# How do you differentiate f(x)=sec^4(e^(x^3) )  using the chain rule?

Jan 28, 2016

$f ' \left(x\right) = 12 {x}^{2} {e}^{{x}^{3}} {\sec}^{4} \left({e}^{{x}^{3}}\right) \tan \left({e}^{{x}^{3}}\right)$

#### Explanation:

The first issue is the fourth power.
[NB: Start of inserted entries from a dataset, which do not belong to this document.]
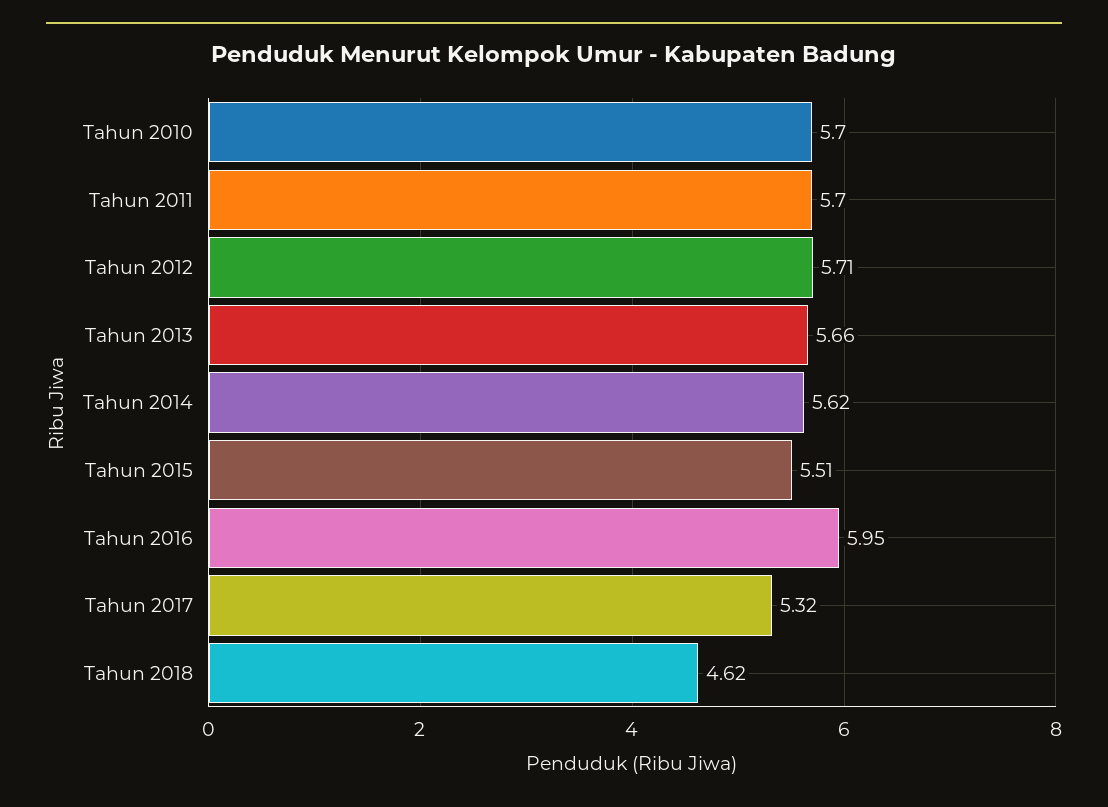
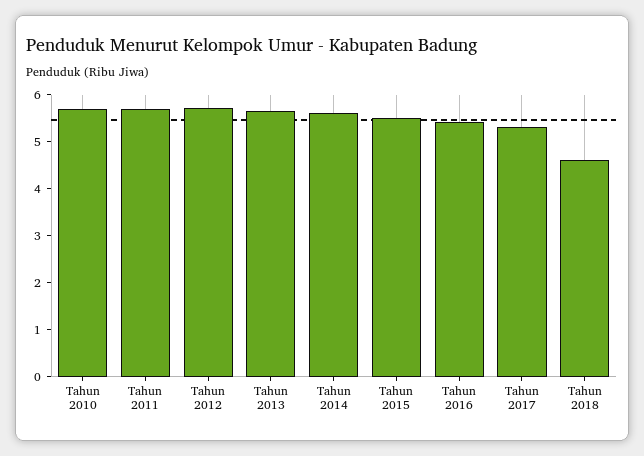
  {
    "Tahun 2010": 5.7,
    "Tahun 2011": 5.7,
    "Tahun 2012": 5.71,
    "Tahun 2013": 5.66,
    "Tahun 2014": 5.62,
    "Tahun 2015": 5.51,
-   "Tahun 2016": 5.95,
+   "Tahun 2016": 5.4,
    "Tahun 2017": 5.32,
    "Tahun 2018": 4.62
  }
We can deal with it through the application of the chain rule $\frac{d}{\mathrm{dx}} \left({u}^{4}\right) = 4 {u}^{3} \cdot u '$, where $u = \sec \left({e}^{{x}^{3}}\right)$, yielding

$f ' \left(x\right) = 4 {\sec}^{3} \left({e}^{{x}^{3}}\right) \cdot \frac{d}{\mathrm{dx}} \left(\sec \left({e}^{{x}^{3}}\right)\right)$

To differentiate the secant function, use the rule: $\frac{d}{\mathrm{dx}} \left(\sec \left(u\right)\right) = \sec \left(u\right) \tan \left(u\right) \cdot u '$, where now $u = {e}^{{x}^{3}}$. This gives

$f ' \left(x\right) = 4 {\sec}^{3} \left({e}^{{x}^{3}}\right) \sec \left({e}^{{x}^{3}}\right) \tan \left({e}^{{x}^{3}}\right) \cdot \frac{d}{\mathrm{dx}} \left({e}^{{x}^{3}}\right)$

Which simplifies to be

$f ' \left(x\right) = 4 {\sec}^{4} \left({e}^{{x}^{3}}\right) \tan \left({e}^{{x}^{3}}\right) \cdot \frac{d}{\mathrm{dx}} \left({e}^{{x}^{3}}\right)$

All that remains is the differentiation of ${e}^{{x}^{3}}$, to which the chain rule will again be applied: $\frac{d}{\mathrm{dx}} \left({e}^{u}\right) = {e}^{u} \cdot u '$. Now, $u = {x}^{3}$, so

$f ' \left(x\right) = 4 {\sec}^{4} \left({e}^{{x}^{3}}\right) \tan \left({e}^{{x}^{3}}\right) \cdot {e}^{{x}^{3}} \frac{d}{\mathrm{dx}} \left({x}^{3}\right)$

Since $\frac{d}{\mathrm{dx}} \left({x}^{3}\right) = 3 {x}^{2}$,

$f ' \left(x\right) = 12 {x}^{2} {e}^{{x}^{3}} {\sec}^{4} \left({e}^{{x}^{3}}\right) \tan \left({e}^{{x}^{3}}\right)$